Packard Bell Lives on; Bring Digital and Burroughs Back

The brands Packard Bell and Gateway will live on, even after their purchase by Taiwan’s Acer. At right, a 1961 Packard Bell 250 Computer, with image from Ed Thelen’s wonderful computer history website, which can be found by clicking here: http://ed-thelen.org/comp-hist/

On the tech site The Inquirer, Paul Hales reports that Gianfranco Lanci, the Italian who runs Acer, will keep the Packard Bell and Gateway brands, the former a relic of the early radio era and the latter of the early PC clone era. Lanci, according to a report by Hales, believes that companies that sell commodity products need to sell under multiple brands to respond to different markets, and not try to merge them when they take them over. BrandlandUSA loves his approach.

“It makes sense to follow a multi-brand approach. If you look at other commodity markets like the car market, successful companies run multiple brands to address different market segments. Acer will pursue just such a multi-brand approach, Lanci said. In the this market, companies post-acquisition usually subsume acquired brands in order to boost the main brand. Acer won’t.”

This is smart stuff; other Asian companies have been stuck with new brands like Thinkpad and Lenovo. This has happened while numerous great computer brand names have gone by the wayside, even though they might have had equity, and could have helped their parent companies gain market share. (For a history of some of this historic computing brand names, check the University of Virginia’s Computer Museum; a photo of their Burroughs computer is found by clicking here.)

When we say this, we know we are in dangerous territory. Because we know that if you took the Underwood typewriter brand and stuck it on a computer, it wouldn’t help the computer sell. People wouldn’t get it, or think Underwood was a new name. However, if a company used Underwood or Royal to “brand” an add on USB keyboard, that might sell to consumers. If that approach were successful, and a technology feel was added back and associated with the Underwood brand, it could, perhaps later, be used to sell PC clones. A few dropped, but still famous names which could have uses include:

  • The Sperry, Burroughs and UNIVAC product names, which were all merged to form Unisys (a good company name, with a good ring, that echoes UNIVAC). But just because the company is called Unisys, that doesn’t mean that the brands under it needed to disappear. They could all appear as product names for new model computers by Unisys. Or at minimum, Unisys could attempt to license the images, logos and history of the brands for products that would bring licensing revenue to Unisys.
  • The Remington Rand computer and brand. The situation with Remington is better. While the computing brand has gone, at least the name Remington, which has gained clout over nearly two centuries and is one of the great American brand names, has become diversified; its brand survives on Remington electric razors through Remington Products and sporting products through Remington Arms. Assuming you could get all the trademark stuff straight, Remington Rand could very well also be licensed to a cellphone maker as a new model name; it would connote technology AND guns.
  • The Digital and DEC brands.

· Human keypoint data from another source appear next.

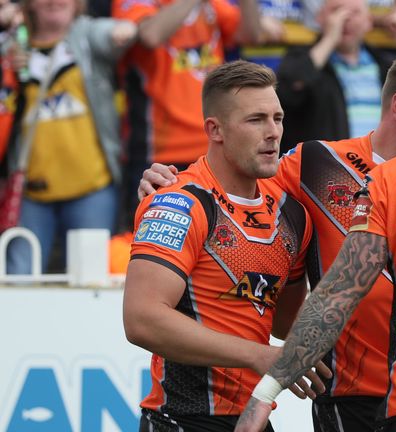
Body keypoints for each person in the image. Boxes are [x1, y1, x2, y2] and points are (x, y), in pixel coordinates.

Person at [139, 48, 396, 432]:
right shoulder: (315, 165)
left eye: (278, 120)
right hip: (355, 395)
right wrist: (167, 184)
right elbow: (229, 184)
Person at [123, 61, 330, 432]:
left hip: (253, 417)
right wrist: (258, 356)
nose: (272, 133)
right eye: (255, 120)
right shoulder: (178, 201)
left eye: (277, 118)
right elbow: (141, 320)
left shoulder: (292, 213)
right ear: (214, 130)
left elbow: (284, 324)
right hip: (182, 418)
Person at [3, 0, 136, 274]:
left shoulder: (86, 35)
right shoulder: (13, 46)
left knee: (90, 278)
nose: (54, 1)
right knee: (18, 277)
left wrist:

Hewlett Packard apparently owns the Digital and DEC websites and has the last claims on brands; this brand could very well be used as a sub-brand if Hewlett-Packard needs to branded IT services, help desks or niche corporate server hardware sold by HP. For instance, it uses the product names ProLiant and Superdome. It would be a kick if they added the name Digital to the product list again next time they launch a new server. No one would buy a computer for this name, but it would be a kick, and it would be a way to keep the brand alive, as well as generate a good bit of press and a message to consumers that HP has history on its side.
  • The Selectric brand of IBM. Selectric typewriters were the best typewriters ever made; obviously the market for them disappeared. Yet the value in their approach to keyboards remains. With the Selectric, the “brand” was typing comfort combined with great product design, and that might still have value today. Could the brand be attached to an IBM licensed keyboard or MS Word software Add on or template service that had the same sense of touch and graphic sensibility that the Selectric Typewriter had?

Other related thoughts:

  • There is no reason why the Packard Bell can’t be licensed to radios and TVs.
  • The Crosley brand has been revived on nostalgic products, but there is no reason why it can’t also go on HD Radios. In fact, antique brands like Zenith, Crosley, Philco and Packard Bell are PERFECT to help sell new technology like HD Radio. Folks over 50 know these brands, and the 50-90 market has a great big fear of technology, and lots of free time.

BrandlandUSA Rule:

If you sell commodity products, keep lots of brands handy. Nothing wrong with coming up with a new company name when you merge a few companies, but that does not mean that the subsidiary brands names of your products need to die too. In fact, keeping the older brands and words alive keeps connections with different segments of customers. New products with new names can bring in new customers, but killing off an old brand to reach the same customer means LOST customers.